(TEXT PASSAGE)

4. Cultivate the fierce discipline of self-awareness
required in deep listening.
Deep listening
requires us to tune out of the station of our mind which
is always stating an opinion, jumping to a conclusion,
or readying a response as the other person is speaking.
This is anything but easy and it is anything but
natural. We can’t listen and talk at the same time and
it is hard to turn the voice off in our heads that wants
constant air time! We find it hard to listen because we
keep getting in the way of what we hear. It’s like
trying to have an adult conversation with a
three-year-old at your side vying for your attention –
but we are the three-year-old providing the distraction!
So how do we get
out of our own way… not allowing our thoughts and inner
dialogue to derail our attention? There are many in the
literature on listening who will espouse the virtues of
“remaining neutral” and “using empathy” – seeing through
another’s eyes. While these are great aims to aspire to,
I think it is a myth that we can remain “neutral” in any
situation because we don’t enter any interaction with a
blank slate. I also don’t think that “seeing through
another’s eyes” is any more possible than breathing
their next breath or swallowing their food. There is
just too much that we can never know about the
experience of another person for us to really believe
that we can fully feel something from their perspective.

(End TEXT PASSAGE)
(DATA UNDER STUDY)

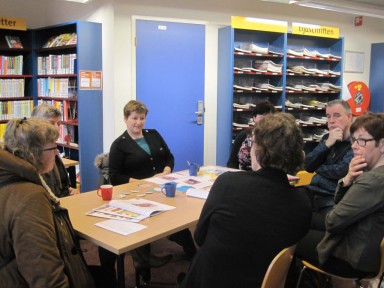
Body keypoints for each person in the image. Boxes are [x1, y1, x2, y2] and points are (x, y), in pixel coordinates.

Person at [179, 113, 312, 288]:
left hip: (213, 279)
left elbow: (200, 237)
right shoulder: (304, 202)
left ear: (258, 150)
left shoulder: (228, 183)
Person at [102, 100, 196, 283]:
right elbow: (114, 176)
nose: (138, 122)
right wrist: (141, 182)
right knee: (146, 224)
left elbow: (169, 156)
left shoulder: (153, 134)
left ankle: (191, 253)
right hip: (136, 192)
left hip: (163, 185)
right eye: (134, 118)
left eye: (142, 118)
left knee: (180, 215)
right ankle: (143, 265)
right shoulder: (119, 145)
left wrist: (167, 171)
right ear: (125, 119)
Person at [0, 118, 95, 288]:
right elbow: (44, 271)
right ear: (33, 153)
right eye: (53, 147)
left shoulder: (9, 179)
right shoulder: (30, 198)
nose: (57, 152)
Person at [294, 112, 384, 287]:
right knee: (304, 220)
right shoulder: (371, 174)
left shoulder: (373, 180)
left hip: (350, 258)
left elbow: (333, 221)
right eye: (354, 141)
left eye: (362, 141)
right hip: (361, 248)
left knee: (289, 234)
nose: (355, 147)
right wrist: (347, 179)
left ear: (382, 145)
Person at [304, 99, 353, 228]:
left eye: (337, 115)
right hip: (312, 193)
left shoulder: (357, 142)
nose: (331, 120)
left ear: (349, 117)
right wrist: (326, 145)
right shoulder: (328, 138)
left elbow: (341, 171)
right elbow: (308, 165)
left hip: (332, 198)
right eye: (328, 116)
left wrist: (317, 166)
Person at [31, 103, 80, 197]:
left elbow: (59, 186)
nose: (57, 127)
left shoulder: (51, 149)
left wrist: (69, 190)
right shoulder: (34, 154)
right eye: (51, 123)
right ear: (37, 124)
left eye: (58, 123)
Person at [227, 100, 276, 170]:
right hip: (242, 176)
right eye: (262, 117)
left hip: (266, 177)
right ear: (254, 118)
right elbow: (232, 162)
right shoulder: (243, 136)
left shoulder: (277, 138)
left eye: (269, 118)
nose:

(End DATA UNDER STUDY)
(DATA UNDER STUDY)

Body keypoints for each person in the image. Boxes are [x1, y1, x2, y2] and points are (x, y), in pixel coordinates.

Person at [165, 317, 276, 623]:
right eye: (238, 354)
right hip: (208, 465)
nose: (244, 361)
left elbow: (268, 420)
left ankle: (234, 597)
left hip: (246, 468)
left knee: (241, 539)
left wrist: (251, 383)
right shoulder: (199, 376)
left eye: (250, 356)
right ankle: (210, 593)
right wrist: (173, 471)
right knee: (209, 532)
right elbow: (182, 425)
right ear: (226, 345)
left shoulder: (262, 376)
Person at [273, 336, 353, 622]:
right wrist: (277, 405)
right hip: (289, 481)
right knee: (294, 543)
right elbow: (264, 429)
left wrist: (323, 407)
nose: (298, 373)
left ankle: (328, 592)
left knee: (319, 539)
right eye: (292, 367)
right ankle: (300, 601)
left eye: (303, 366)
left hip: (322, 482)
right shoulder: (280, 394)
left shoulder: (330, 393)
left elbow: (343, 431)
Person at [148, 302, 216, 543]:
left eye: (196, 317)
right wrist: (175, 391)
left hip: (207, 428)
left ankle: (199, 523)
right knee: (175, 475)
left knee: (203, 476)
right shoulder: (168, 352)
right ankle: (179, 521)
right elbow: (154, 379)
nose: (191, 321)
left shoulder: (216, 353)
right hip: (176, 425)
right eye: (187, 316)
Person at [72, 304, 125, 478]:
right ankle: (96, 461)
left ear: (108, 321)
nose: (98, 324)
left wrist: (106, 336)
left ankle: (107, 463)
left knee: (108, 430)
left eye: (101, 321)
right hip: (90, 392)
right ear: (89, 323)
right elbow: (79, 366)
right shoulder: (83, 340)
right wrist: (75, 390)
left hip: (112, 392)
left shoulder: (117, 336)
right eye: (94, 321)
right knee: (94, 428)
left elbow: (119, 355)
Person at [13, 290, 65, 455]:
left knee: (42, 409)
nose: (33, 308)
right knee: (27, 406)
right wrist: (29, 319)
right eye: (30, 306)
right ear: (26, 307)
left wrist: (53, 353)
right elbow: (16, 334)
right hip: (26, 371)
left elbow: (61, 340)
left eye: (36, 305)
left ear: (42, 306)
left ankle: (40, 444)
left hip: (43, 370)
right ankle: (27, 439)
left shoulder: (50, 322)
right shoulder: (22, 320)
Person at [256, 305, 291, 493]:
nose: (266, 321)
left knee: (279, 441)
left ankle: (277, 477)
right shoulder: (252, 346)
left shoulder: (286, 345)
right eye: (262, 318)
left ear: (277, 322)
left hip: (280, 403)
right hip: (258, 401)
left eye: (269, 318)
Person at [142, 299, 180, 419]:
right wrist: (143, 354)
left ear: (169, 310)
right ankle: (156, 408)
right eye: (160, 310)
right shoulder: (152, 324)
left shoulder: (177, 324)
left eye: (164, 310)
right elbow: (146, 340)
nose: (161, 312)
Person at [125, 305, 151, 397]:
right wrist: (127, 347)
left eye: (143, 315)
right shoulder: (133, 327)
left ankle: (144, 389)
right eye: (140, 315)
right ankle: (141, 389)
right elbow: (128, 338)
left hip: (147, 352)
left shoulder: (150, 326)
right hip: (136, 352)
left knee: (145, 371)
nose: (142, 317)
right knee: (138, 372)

(End DATA UNDER STUDY)

### CHECK YOUR UNDERSTANDING:
A – In the passage on deep listening, why does the writer call remaining "neutral" a myth?
B – Turn the paragraph of the deep listening passage that begins "Deep listening requires us" into a short bulleted list that keeps its main points.
C – Pick up the passage on deep listening after its final sentence and keep writing in the same voice.

### LIST OF ANSWERS:
A – Because we don't enter any interaction with a blank slate.

B –
- Deep listening means tuning out the part of our mind that keeps stating opinions, jumping to conclusions, or preparing a reply while the other person speaks.
- This is neither easy nor natural.
- We can't listen and talk at the same time, and the voice in our heads wants constant air time.
- We get in the way of what we hear.
- It's like trying to hold an adult conversation while a three-year-old competes for attention, except that we are the three-year-old.

C –
Ironically, acknowledging what we do not and can not
know about the other’s experience is a great first step
in attempting empathy.
Rather than
attempting to avoid the constant chatter of our
opinions, what if we were to attend to them by noticing
their presence, and then consciously setting them aside?
Perhaps we can lessen the affects of our “listening
filter” by being vigilant in our awareness of it and
hearing through our own opinions and judgments. We
probably can’t stop the intrusion of our thoughts,
biases and opinions, but by being aware of them we can
neutralize their affect by not giving them center stage.
5. Notice
“who” is doing listening and the intent behind it.
The question that
may be most helpful in our attempt to listen deeply, is
to ask ourselves “who” it is that is doing the
listening. Are we listening as a parent, judge, or boss
– evaluating what is being said so that we can lend a
voice of authority to the situation? Are we listening as
the case manager or counselor who intends to lead or
guide the person down a certain path due to what we (or
the system) thinks is best? Are we listening as the
helper or the supporter who just really wants to make
the other person feel good about what they are saying?
Are we being there to solve a problem, investigate,
convince, persuade, inspire, transform, inform,
commiserate, sympathize, or invoke the other person to
somehow get a life?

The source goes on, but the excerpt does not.